TE is relatively cash-rich, with LE5.8bn ($825.3m) on its books, according to Zein. The company is targeting significant capital investments of LE1bn-1.2bn ($143m-171m.) for 2013. According to local press reports, some of this may go towards a new mobile operator, though TE officials have said that they want to keep such a project capital-light for the time being, and the use of an MVNO model should keep investment costs down. TE will be faced with the question of what to do with its Vodafone stake, as it is unlikely that the regulator would allow it to retain interest in two LTE licence holders. As it currently stands, according to Samir, two options are likely: either TE sells its share in Vodafone Egypt, or bids for a majority stake and merges the two mobile companies. TE had lined up a bid for majority ownership of Vodafone several years ago, but there was no agreement on pricing at the time.
FOREIGN INTEREST: According to local media, a number of regional players have expressed an interest in Egypt’s large, if competitive market, including Qatar’s Qtel and Saudi Arabia’s STC. In spite of tight pricing, the boost to margins of acquiring a stake in an existing mobile operators could repay a hefty upfront cost – recent mergers and acquisitions in the regional market have averaged an earnings-to-value ratio of 5.9, said Zein.
INFRASTRUCTURE & SHARING: The cost of upgrading network infrastructure for LTE – on top of the substantial fee that the government is likely to charge for the licences – may encourage greater sharing of towers and other equipment between operators, a trend that until recently was rare in Egypt, but is quite advanced in other markets around the world. “We are doing a lot of sharing at all levels now,” said Dolton. “It’s a key part of our business model to look where other operators have sites before we build a new one. More than half the new sites we’ve established in the past year are shared; we’re sharing rooftop sites as well as greenfield ones, and we’re looking at active sharing of 3G interface, though there are legal barriers to this at the moment.”
The development of an MVNO could make the concept more acceptable to Egyptian operators, who have thus far shied away from cooperation on infrastructure due to the fierce competition between them. However, this competition may actually drive them to greater collaboration, as pooling some of the capital expense of building and maintaining network equipment would help cushion margins that are being narrowed by falling ARPU.
OUTLOOK: While other sectors have been hard hit by Egypt’s tumultuous post-revolutionary years, telecommunications companies have continued to invest and expand. Mobile usage is probably as near universal as it can be, and low costs make demand resilient to slower economic growth.
The major development of the next year is likely to be the issue of universal licences, which at the time of writing was going ahead despite political uncertainty.
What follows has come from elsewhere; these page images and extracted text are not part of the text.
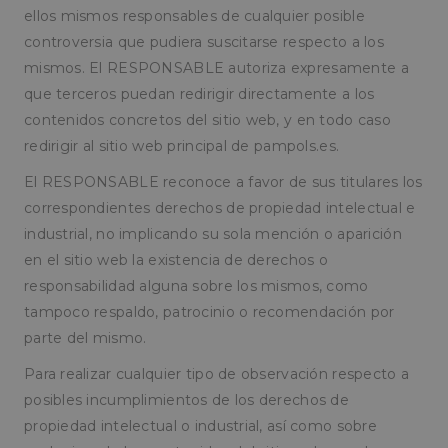
ellos mismos responsables de cualquier posible
controversia que pudiera suscitarse respecto a los
mismos. El RESPONSABLE autoriza expresamente a
que terceros puedan redirigir directamente a los
contenidos concretos del sitio web, y en todo caso
redirigir al sitio web principal de pampols.es.
El RESPONSABLE reconoce a favor de sus titulares los
correspondientes derechos de propiedad intelectual e
industrial, no implicando su sola mención o aparición
en el sitio web la existencia de derechos o
responsabilidad alguna sobre los mismos, como
tampoco respaldo, patrocinio o recomendación por
parte del mismo.
Para realizar cualquier tipo de observación respecto a
posibles incumplimientos de los derechos de
propiedad intelectual o industrial, así como sobre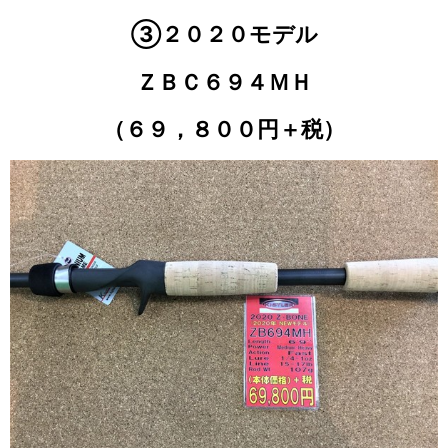
③２０２０モデル
ＺＢＣ６９４ＭＨ
（６９，８００円＋税）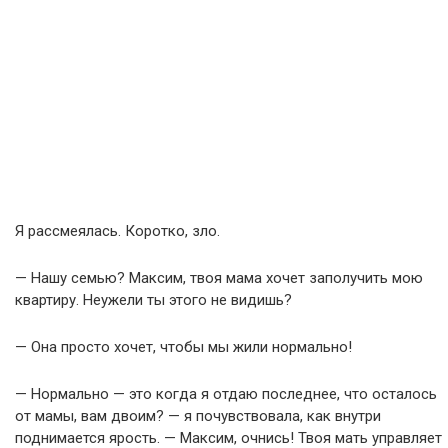
Я рассмеялась. Коротко, зло.
— Нашу семью? Максим, твоя мама хочет заполучить мою
квартиру. Неужели ты этого не видишь?
— Она просто хочет, чтобы мы жили нормально!
— Нормально — это когда я отдаю последнее, что осталось
от мамы, вам двоим? — я почувствовала, как внутри
поднимается ярость. — Максим, очнись! Твоя мать управляет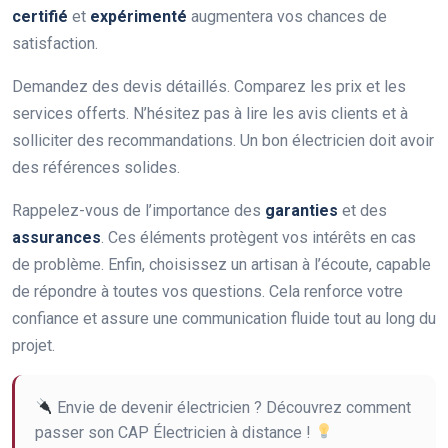
certifié
et
expérimenté
augmentera vos chances de
satisfaction.
Demandez des devis détaillés. Comparez les prix et les
services offerts. N’hésitez pas à lire les avis clients et à
solliciter des recommandations. Un bon électricien doit avoir
des références solides.
Rappelez-vous de l’importance des
garanties
et des
assurances
. Ces éléments protègent vos intérêts en cas
de problème. Enfin, choisissez un artisan à l’écoute, capable
de répondre à toutes vos questions. Cela renforce votre
confiance et assure une communication fluide tout au long du
projet.
Envie de devenir électricien ? Découvrez comment
passer son CAP Électricien à distance !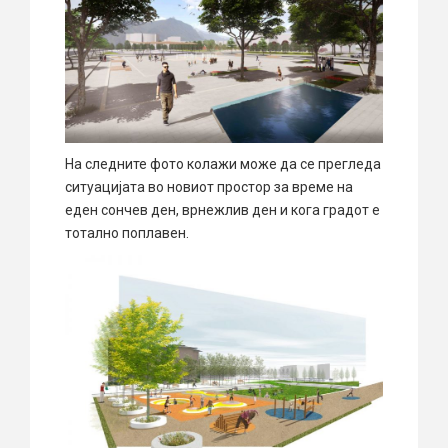
На следните фото колажи може да се прегледа
ситуацијата во новиот простор за време на
еден сончев ден, врнежлив ден и кога градот е
тотално поплавен.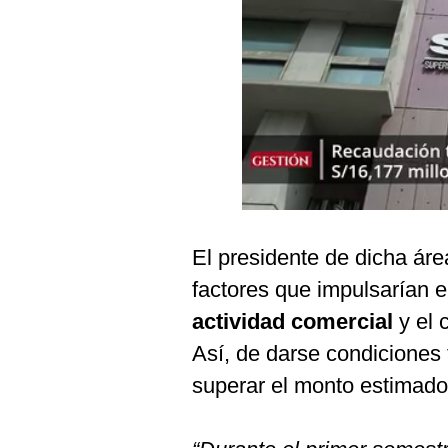
Podcast
Gestión TV
Videos
Fotogalerías
gestion.pe
El presidente de dicha áre
¿quiénes
Somos?
factores que impulsarían e
Términos
actividad comercial
y el 
Y
Condiciones
Así, de darse condiciones 
Política
superar el monto estimado
De
Privacidad
Politica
If press reports are to be believed, TE seems set to move into the mobile market, adding a new element of competition, and offering the prospect of bundled services, a model that other operators may follow. Firms will be keeping an eye on prices, but with tariffs already low, there may not be more space for competition on this front.
Therefore, operators will focus on increasing data usage and improving service quality. Doing so will require significant capital investments, although with financing harder to source and equipment imports affected by currency fluctuations, it will be a challenge. The roll-out of LTE in the medium term will help support rising traffic, particularly of data, and may encourage greater cooperation between operators. For the short term, however, the name of the game is getting more Egyptians to use VAS.